Just like with art, while great components don’t make up for poor game design, they can enhance the experience and make a good game even better. Opening any of the games below can truly impress when people see what’s included in the box.
#5 – Mythe: Pop-up board & sacred cheese
For a small box push-your-luck game, Mythe has some impressive components: in particular, the metal sacred cheese piece and the unique pop-up board. The art on the board matches that of the over-sized cards, bright and colourful which meshes beautifully with the pop-up construction. Add in the sweet dragon and mice meeples and the metal sacred cheese (which has no actual in-game function), and this tiny box conceals a beautiful production. The game itself is a fun push-your-luck that involves choosing your cards out of other people’s hands making the real meat of the game trying to read your opponents and guess where they’ve hidden the good stuff.
#4 – Riff Raff: the boat
Dexterity games tend to draw a crowd, partially due to often exuberant play, but also due to the fact that they tend to look pretty interesting on the table. Among dexterity games, Riff Raff is probably the most impressive, thanks to the teetering, ever-rolling boat that players are attempting to load with their cargo. It takes a bit of time to assemble, but once put together, this game is guaranteed to draw a crowd of onlookers.
I love this game so much, even it usually involves Kit and/or Chris singing at the table (they have various song variations about dirt). Players are turn of the century archeologists attempting to find artifacts at various dig sites, and once they’ve gained the knowledge needed to start excavations, that’s when the awesome components come in. Players use a wheel to determine how much they will dig based on their knowledge and the time they want to commit – these dials are super nice, spinning easily and everyone seems to love using them. Once they’ve decided on their dig parameters, the player then grabs the beautifully printed bag, edged in the colour of the dig site and pulls tokens, hoping for treasure but likely finding sand. The dials and fancy bags could be replaced by a reference table and blank coloured bags, but the fact that they’re so much nicer makes a great game even better.
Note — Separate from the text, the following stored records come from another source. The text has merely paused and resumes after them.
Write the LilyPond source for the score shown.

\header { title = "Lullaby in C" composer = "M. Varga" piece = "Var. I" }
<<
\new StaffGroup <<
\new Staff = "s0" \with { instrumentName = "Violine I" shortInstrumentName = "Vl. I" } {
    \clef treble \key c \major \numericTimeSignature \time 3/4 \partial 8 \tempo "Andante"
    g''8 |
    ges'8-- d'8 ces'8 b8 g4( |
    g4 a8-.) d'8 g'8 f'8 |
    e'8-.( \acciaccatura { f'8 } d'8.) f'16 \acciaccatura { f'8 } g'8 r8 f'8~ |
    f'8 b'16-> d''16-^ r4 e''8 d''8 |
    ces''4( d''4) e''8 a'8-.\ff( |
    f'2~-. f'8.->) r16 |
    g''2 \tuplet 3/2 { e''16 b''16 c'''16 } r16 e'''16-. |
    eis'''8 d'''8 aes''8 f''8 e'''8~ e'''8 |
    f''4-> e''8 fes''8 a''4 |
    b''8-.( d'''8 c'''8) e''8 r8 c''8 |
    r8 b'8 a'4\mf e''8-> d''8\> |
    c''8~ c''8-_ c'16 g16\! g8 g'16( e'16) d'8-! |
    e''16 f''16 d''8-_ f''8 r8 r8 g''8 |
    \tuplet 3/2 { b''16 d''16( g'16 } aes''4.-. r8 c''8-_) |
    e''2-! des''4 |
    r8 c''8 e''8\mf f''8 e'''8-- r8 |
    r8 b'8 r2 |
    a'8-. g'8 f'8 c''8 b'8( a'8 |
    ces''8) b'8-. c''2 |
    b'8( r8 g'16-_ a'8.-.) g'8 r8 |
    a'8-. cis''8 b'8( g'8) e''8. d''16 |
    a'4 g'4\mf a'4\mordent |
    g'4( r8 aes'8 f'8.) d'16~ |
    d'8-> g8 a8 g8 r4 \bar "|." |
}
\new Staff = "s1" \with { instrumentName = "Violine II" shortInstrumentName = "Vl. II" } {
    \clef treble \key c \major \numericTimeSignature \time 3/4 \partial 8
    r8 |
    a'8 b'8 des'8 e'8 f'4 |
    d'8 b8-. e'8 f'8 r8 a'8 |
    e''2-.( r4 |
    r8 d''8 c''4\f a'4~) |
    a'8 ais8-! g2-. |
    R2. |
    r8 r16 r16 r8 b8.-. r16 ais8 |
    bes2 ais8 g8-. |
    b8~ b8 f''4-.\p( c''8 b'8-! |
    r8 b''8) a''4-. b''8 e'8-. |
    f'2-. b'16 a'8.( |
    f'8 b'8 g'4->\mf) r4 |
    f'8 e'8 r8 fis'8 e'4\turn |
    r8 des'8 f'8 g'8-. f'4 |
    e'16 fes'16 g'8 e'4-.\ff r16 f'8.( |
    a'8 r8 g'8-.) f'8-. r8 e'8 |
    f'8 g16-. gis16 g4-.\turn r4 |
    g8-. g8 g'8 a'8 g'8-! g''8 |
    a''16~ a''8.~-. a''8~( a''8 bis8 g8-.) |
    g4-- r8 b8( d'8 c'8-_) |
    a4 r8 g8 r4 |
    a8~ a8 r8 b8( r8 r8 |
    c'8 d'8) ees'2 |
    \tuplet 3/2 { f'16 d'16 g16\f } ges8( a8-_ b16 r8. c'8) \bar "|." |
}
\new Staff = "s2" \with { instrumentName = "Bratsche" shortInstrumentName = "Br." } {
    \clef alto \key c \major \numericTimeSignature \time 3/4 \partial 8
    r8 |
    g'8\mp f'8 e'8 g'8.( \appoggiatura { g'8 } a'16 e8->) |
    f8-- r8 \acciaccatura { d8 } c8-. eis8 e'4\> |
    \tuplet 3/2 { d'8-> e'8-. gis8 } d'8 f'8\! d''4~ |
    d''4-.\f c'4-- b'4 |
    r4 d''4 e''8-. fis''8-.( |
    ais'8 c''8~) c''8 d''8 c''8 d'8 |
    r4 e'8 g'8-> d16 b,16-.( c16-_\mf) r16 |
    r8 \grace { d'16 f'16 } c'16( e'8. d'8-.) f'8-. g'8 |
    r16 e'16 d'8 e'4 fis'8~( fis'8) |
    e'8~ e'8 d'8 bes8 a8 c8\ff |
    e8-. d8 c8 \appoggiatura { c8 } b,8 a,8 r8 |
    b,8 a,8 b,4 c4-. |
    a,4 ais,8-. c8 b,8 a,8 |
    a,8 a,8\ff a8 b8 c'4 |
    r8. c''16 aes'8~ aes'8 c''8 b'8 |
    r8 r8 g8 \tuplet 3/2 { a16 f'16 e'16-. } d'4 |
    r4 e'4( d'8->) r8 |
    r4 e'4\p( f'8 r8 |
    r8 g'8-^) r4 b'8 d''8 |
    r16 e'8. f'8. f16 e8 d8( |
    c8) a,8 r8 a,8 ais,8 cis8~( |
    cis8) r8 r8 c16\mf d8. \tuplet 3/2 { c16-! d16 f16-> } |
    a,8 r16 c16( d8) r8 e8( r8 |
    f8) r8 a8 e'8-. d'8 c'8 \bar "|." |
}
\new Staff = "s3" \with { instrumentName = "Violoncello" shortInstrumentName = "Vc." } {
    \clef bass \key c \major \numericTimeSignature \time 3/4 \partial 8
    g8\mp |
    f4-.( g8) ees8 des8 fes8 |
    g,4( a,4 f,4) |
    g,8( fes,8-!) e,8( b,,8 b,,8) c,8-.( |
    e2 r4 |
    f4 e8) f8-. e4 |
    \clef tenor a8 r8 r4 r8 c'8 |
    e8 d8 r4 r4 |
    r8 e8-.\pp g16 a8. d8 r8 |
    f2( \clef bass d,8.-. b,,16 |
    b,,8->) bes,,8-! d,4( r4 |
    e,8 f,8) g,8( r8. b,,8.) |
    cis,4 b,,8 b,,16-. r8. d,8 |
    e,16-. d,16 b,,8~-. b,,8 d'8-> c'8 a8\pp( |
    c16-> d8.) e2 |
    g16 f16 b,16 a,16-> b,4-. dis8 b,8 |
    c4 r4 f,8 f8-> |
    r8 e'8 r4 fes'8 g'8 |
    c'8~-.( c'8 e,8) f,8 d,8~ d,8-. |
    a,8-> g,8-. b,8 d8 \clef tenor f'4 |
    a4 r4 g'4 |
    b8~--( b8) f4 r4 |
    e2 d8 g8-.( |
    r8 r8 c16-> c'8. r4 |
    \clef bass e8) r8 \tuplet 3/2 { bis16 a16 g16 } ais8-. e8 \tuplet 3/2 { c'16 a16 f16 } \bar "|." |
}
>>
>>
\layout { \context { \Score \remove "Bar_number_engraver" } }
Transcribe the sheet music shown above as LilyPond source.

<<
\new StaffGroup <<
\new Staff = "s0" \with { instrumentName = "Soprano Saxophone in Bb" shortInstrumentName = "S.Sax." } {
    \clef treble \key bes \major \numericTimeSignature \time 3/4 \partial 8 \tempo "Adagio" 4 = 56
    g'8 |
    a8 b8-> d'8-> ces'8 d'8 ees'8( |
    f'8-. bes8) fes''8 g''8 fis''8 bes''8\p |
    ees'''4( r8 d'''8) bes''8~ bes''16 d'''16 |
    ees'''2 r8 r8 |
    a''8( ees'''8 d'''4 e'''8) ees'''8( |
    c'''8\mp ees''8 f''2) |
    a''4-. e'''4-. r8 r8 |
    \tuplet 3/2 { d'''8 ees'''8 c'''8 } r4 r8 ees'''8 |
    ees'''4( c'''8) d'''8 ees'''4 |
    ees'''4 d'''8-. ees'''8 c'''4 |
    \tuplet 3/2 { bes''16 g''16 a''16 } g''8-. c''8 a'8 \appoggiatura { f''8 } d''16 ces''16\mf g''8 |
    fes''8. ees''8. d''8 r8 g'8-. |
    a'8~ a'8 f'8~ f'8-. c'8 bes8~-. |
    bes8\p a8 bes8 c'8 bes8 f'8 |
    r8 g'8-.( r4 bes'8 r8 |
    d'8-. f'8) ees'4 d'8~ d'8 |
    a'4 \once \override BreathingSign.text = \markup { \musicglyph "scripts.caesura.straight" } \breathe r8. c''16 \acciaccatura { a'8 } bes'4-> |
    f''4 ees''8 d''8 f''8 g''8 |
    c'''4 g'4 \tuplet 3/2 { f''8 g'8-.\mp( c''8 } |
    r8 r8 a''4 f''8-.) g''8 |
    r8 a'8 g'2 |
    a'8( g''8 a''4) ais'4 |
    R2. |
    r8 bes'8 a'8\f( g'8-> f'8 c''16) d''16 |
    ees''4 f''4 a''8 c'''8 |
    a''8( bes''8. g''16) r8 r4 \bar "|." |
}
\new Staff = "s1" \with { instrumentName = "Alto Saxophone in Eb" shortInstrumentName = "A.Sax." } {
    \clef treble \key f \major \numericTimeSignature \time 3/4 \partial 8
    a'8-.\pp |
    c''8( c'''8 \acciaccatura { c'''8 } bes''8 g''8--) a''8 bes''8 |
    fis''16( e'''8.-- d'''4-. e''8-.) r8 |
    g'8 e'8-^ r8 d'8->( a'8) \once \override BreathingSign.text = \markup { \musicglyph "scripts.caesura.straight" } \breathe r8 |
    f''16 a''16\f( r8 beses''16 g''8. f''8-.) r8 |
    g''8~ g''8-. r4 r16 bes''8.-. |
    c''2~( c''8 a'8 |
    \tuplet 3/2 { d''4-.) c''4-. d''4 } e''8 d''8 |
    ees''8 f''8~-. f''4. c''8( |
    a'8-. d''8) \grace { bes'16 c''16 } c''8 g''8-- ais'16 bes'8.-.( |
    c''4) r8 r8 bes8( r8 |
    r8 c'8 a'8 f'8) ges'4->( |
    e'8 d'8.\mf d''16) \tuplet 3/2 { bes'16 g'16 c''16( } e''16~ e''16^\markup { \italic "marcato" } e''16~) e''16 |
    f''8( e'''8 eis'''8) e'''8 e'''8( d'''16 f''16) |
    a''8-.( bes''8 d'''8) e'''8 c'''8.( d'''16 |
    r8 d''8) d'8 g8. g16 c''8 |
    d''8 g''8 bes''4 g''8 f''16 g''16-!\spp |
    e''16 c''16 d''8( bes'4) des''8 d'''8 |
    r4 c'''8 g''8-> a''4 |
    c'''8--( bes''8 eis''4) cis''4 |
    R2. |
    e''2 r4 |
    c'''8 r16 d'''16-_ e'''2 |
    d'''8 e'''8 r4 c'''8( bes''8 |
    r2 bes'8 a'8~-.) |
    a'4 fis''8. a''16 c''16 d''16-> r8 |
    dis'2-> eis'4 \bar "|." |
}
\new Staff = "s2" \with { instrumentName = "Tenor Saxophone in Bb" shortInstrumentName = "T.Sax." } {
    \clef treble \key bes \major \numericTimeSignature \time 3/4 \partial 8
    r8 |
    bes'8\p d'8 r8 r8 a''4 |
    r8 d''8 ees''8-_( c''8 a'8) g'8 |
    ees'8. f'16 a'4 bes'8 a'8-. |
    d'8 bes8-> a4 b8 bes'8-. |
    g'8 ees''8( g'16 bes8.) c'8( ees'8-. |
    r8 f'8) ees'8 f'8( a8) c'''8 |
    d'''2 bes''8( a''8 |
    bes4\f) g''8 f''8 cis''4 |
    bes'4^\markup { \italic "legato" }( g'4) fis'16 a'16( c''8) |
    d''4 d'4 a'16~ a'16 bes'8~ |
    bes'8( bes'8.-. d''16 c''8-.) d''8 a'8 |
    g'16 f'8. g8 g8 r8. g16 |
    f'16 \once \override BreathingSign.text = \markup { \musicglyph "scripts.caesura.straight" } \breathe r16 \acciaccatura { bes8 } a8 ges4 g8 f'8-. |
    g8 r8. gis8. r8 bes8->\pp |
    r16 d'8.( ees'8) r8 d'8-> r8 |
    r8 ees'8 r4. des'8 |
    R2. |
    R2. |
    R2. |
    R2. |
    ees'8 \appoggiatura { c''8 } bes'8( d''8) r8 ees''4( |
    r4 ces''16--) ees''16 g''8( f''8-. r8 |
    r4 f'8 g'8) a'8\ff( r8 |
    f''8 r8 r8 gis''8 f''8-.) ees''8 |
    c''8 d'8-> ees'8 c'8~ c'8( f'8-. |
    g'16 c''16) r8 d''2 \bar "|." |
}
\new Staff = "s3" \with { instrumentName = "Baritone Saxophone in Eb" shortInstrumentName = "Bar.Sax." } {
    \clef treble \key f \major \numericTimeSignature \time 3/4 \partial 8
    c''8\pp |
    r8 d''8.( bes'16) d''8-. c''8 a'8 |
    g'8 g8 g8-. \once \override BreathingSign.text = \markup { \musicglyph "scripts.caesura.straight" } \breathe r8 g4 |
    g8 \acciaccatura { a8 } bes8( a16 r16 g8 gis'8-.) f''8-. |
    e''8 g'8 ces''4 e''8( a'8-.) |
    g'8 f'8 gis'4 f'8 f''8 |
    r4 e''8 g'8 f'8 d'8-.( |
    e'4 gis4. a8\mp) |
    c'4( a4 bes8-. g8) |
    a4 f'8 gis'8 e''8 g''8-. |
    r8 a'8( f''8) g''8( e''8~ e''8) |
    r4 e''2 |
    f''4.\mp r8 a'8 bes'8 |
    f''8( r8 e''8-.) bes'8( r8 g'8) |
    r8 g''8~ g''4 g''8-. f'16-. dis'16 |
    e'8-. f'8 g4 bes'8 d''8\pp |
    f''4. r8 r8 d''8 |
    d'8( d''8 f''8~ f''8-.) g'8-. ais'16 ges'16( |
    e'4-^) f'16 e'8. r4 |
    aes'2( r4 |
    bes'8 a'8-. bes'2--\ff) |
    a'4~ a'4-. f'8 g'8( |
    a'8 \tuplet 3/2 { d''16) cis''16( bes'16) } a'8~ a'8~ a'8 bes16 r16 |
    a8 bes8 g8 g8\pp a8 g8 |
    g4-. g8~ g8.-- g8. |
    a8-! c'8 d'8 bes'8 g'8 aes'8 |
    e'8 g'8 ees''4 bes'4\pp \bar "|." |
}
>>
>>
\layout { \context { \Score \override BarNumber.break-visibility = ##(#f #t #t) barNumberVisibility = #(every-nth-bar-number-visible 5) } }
#2 – Potion Explosion: the ingredient dispenser
Potion Explosion is a really fun physical implementation of a match-3 video game that uses a central ingredient dispenser as a source of marbles. The four colours of marbles roll down channels, clacking together satisfyingly when others are removed, and providing the possibility of escalating “explosions” and thus more resources for the harvesting player. The whole construction is impressive, and I was even more impressed when I realized it could be assembled in one of two different styles depending on which faces of the punch out pieces you left visible, letting you create either a pristine dispenser, or one where the artwork featured cracks and wear to make it look well-used.
#1 – Mechs vs. Minions: everything!
Mechs vs. Minions from Riot Games exploded onto the gaming scene and the production values of every single component were extremely impressive, especially combined with the game’s price tag. From the intricate, pre-painted player mech figures to the handfuls upon handfuls on minions (multiple sculpts!) to the use of spot-gloss on the gloriously thick map tiles, everything was beautifully done. Add in the metal rune coins & gears, the perfectly designed sealed mission envelopes, and the custom inserts keeping everything in place, and this box was a dream to open and explore. The fact that the game is super fun to play made it almost unfair to everyone else who released a game around the same time.